Der Umstand, daß die Kläger und die Beigeladene im Mai 1988 andere Auseinandersetzungswerte vereinbart haben, ist zwar ein nachträglich eingetretenes Ereignis. Es kann aber nicht zur Änderung des Feststellungsbescheids führen, weil das FA die Auseinandersetzungswerte aufgrund der Erklärung im notariellen Vertrag vom Mai 1978 bereits erkennbar seiner Feststellung des Gewinns 1978 zugrunde gelegt hat. Die bloße Behauptung 1988, die Werte 1978 seien niedriger anzusetzen, führt zu keiner Änderung des Sachverhalts. Das gilt ebenfalls für die Tatsache, daß 1989 über das Autohaus das Konkursverfahren eröffnet wurde. Dieses Ereignis verändert den Sachverhalt aus dem Jahr 1978, von dem das FA bei Erlaß des Feststellungsbescheids ausgegangen war, nicht.

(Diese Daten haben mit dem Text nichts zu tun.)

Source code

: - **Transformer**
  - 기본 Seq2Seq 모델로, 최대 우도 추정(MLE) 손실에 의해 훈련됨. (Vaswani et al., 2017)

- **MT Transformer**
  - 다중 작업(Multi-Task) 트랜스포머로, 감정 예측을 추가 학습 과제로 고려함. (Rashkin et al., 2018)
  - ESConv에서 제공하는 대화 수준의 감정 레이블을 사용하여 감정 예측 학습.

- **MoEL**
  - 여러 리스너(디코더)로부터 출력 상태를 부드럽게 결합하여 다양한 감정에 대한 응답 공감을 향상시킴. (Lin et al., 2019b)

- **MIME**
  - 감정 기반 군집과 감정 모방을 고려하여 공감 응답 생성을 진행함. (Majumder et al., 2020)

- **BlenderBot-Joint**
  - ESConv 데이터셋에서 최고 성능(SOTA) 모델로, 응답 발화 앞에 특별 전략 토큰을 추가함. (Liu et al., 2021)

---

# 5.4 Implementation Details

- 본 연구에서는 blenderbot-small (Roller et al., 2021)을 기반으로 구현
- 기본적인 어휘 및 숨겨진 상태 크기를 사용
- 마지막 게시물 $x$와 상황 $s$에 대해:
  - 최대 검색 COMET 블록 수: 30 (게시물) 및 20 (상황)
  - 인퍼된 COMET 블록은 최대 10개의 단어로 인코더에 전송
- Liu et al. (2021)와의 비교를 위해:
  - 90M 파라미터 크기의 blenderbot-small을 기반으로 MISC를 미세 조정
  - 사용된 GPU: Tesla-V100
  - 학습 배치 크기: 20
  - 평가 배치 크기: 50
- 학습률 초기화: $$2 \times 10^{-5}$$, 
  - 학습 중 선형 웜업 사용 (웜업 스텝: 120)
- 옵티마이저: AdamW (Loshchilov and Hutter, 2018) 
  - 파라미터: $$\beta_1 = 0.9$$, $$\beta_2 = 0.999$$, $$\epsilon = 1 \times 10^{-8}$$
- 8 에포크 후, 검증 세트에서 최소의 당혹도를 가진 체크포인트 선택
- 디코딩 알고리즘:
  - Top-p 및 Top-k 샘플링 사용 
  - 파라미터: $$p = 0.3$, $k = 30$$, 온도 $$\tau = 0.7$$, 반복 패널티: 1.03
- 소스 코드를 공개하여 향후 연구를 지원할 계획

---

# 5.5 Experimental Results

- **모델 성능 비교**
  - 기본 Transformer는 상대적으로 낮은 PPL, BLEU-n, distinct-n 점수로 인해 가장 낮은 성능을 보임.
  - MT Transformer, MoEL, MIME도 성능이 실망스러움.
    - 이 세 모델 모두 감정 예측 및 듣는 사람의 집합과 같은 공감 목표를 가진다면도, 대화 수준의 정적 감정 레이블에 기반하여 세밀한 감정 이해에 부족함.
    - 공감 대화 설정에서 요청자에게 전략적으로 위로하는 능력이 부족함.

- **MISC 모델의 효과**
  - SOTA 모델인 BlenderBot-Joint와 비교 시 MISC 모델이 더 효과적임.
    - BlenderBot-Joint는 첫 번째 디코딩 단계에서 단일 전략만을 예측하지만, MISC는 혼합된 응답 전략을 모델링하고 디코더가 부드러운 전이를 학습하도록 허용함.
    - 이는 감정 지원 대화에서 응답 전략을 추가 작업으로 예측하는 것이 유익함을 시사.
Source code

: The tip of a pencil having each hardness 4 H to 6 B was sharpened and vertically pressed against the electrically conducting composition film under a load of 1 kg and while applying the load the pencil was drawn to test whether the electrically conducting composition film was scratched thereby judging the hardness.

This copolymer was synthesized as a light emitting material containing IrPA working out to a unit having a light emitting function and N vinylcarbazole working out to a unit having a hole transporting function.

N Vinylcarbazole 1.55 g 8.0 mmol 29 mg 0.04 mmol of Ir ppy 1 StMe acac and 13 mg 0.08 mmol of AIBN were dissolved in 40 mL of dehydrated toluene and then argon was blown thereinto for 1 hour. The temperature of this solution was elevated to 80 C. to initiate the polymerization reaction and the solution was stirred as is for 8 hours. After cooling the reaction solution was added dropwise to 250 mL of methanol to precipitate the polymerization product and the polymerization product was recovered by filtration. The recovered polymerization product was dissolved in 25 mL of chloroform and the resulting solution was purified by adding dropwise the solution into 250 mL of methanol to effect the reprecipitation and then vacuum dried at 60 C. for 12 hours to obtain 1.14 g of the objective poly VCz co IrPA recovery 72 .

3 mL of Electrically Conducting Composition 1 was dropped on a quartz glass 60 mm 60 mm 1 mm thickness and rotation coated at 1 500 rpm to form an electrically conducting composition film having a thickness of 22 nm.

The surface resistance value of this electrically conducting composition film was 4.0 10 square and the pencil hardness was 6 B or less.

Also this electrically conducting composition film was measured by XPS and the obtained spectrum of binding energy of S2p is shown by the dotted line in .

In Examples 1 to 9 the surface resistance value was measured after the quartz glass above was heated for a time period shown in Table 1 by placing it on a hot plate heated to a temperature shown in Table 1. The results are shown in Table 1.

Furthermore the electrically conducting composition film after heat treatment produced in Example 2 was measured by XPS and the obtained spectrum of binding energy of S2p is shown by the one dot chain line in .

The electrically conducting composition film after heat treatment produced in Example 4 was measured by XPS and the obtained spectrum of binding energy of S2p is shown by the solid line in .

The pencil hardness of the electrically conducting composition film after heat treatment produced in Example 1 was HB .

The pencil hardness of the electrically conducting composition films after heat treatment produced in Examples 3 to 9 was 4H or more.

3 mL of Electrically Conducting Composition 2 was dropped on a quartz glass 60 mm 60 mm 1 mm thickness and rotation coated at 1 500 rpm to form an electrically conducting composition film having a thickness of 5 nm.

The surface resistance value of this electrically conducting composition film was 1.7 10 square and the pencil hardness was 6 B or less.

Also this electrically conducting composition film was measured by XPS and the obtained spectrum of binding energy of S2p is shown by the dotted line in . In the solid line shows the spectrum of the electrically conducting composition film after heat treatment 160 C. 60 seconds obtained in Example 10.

Es liegen auch die Voraussetzungen für eine Änderung des Steuerbescheides nach § 173 Abs. 1 Satz 1 Nr. 2 AO nicht vor. Nach dieser Vorschrift ist u.a. Voraussetzung für eine Änderung eines bestandskräftigen Steuerbescheids, daß dem FA bei Erlaß des Steuerbescheids Tatsachen oder Beweismittel, die zu diesem Zeitpunkt bereits entstanden sind, unbekannt bleiben und erst "nachträglich bekannt werden".
Eine solche nachträglich bekanntgewordene, steuerrelevante Tatsache ist nicht gegeben. Sowohl die Vereinbarung aus dem Mai 1988 als auch die Konkurseröffnung lagen nach dem Erlaß des Feststellungsbescheids.
Die Kostenentscheidung folgt aus § 135 Abs. 1 FGO.